FOI-Bioinformatics / flextaxd

FlexTaxD (Flexible Taxonomy Databases) - Create, add, merge different taxonomy sources (QIIME, GTDB, NCBI and more) and create metagenomic databases (kraken2, ganon and more )
GNU General Public License v3.0
65 stars 8 forks source link

Issues with cleaning and merging NCBI+GTDB database #44

Closed HitMonk closed 3 years ago

HitMonk commented 3 years ago

Hello, I was updating my GTDB database to the 202 release and am hitting a few snags. The errors start showing up starting from the section 2.3 Clean the database. They dont show up on the logs which i also have attached with this post (FlexTaxD-Jul-14-2021.log). I have also attached a separate file with all the errors that do crop up (flextaxD_Error.txt). The taxonomy file generated when exported to NCBI format (section 4) is just an empty file.

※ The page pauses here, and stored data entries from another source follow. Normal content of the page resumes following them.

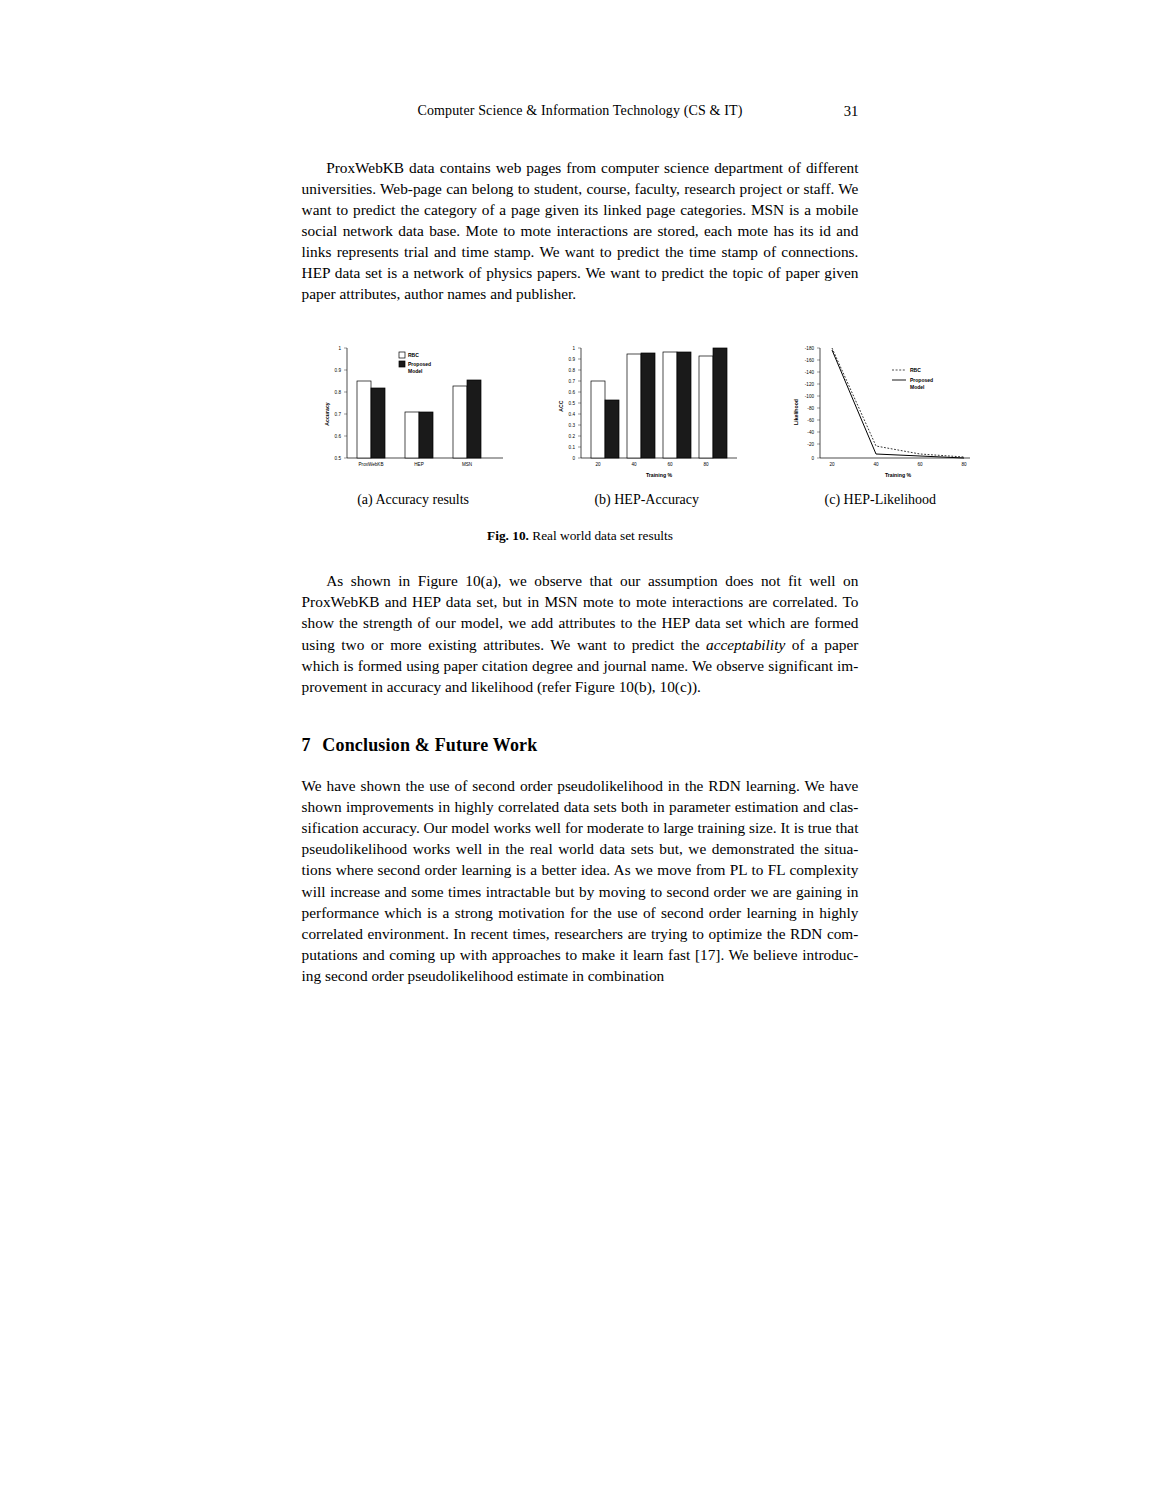Computer Science & Information Technology (CS & IT) 31
ProxWebKB data contains web pages from computer science department of different universities. Web-page can belong to student, course, faculty, research project or staff. We want to predict the category of a page given its linked page categories. MSN is a mobile social network data base. Mote to mote interactions are stored, each mote has its id and links represents trial and time stamp. We want to predict the time stamp of connections. HEP data set is a network of physics papers. We want to predict the topic of paper given paper attributes, author names and publisher.
1 0.9 0.8 0.7 0.6 0.5 Accuracy RBC Proposed Model ProxWebKB HEP MSN
(a) Accuracy results
1 0.9 0.8 0.7 0.6 0.5 0.4 0.3 0.2 0.1 0 ACC 20 40 60 80 Training %
(b) HEP-Accuracy
-180 -160 -140 -120 -100 -80 -60 -40 -20 0 Likelihood RBC Proposed Model 20 40 60 80 Training %
(c) HEP-Likelihood
Fig. 10. Real world data set results
As shown in Figure 10(a), we observe that our assumption does not fit well on ProxWebKB and HEP data set, but in MSN mote to mote interactions are correlated. To show the strength of our model, we add attributes to the HEP data set which are formed using two or more existing attributes. We want to predict the acceptability of a paper which is formed using paper citation degree and journal name. We observe significant improvement in accuracy and likelihood (refer Figure 10(b), 10(c)).
7 Conclusion & Future Work
We have shown the use of second order pseudolikelihood in the RDN learning. We have shown improvements in highly correlated data sets both in parameter estimation and classification accuracy. Our model works well for moderate to large training size. It is true that pseudolikelihood works well in the real world data sets but, we demonstrated the situations where second order learning is a better idea. As we move from PL to FL complexity will increase and some times intractable but by moving to second order we are gaining in performance which is a strong motivation for the use of second order learning in highly correlated environment. In recent times, researchers are trying to optimize the RDN computations and coming up with approaches to make it learn fast [17]. We believe introducing second order pseudolikelihood estimate in combination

Any suggestion on working through this is extremely appreciated!

davve2 commented 3 years ago

Hej,

I will have a thorough look at this tomorrow. I could not replicate the issue running through the walkthrough on my system. However I was using a small set of genomes for the test.

Which version of flextaxd are you using?

davve2 commented 3 years ago

Good morning,

I created a large database and could replicate the problem. I have implemented some changes in the intepretation of a link in the database since version 4.1 and this seem to have created an issue with removing nodes from the NCBI database.

However, there is solution, adding the --taxonomy_type NCBI parameter during the clean does not only keep some nodes in the top of the tree, it also uses a less naive algorithm and make sure that from each node it walks up to the root. This version of the clean takes a little longer but it does the job. The main problem is the many extra levels in the taxonomy tree in the NCBI structure for Eukaryotes. Using default settings it won´t walk far enough up the tree to reach the root node.

I added this parameter in the example in the workflow to ensure this problem does not occur during the walkthrough.

In the example above if you did not create the backup database (before the cleaning step) you will have to rebuild the database from scratch. If a copy was made, retrieve the copy and rerun the --clean_database with the additional --taxonomy_type NCBI parameter setting.

HitMonk commented 3 years ago

Hello @davve2 , I did have a pretty big dataset which included fungi and chlorophyta. I think that might have caused the issue. I ran the commands again and they seem to work just fine. Thank you, for your support!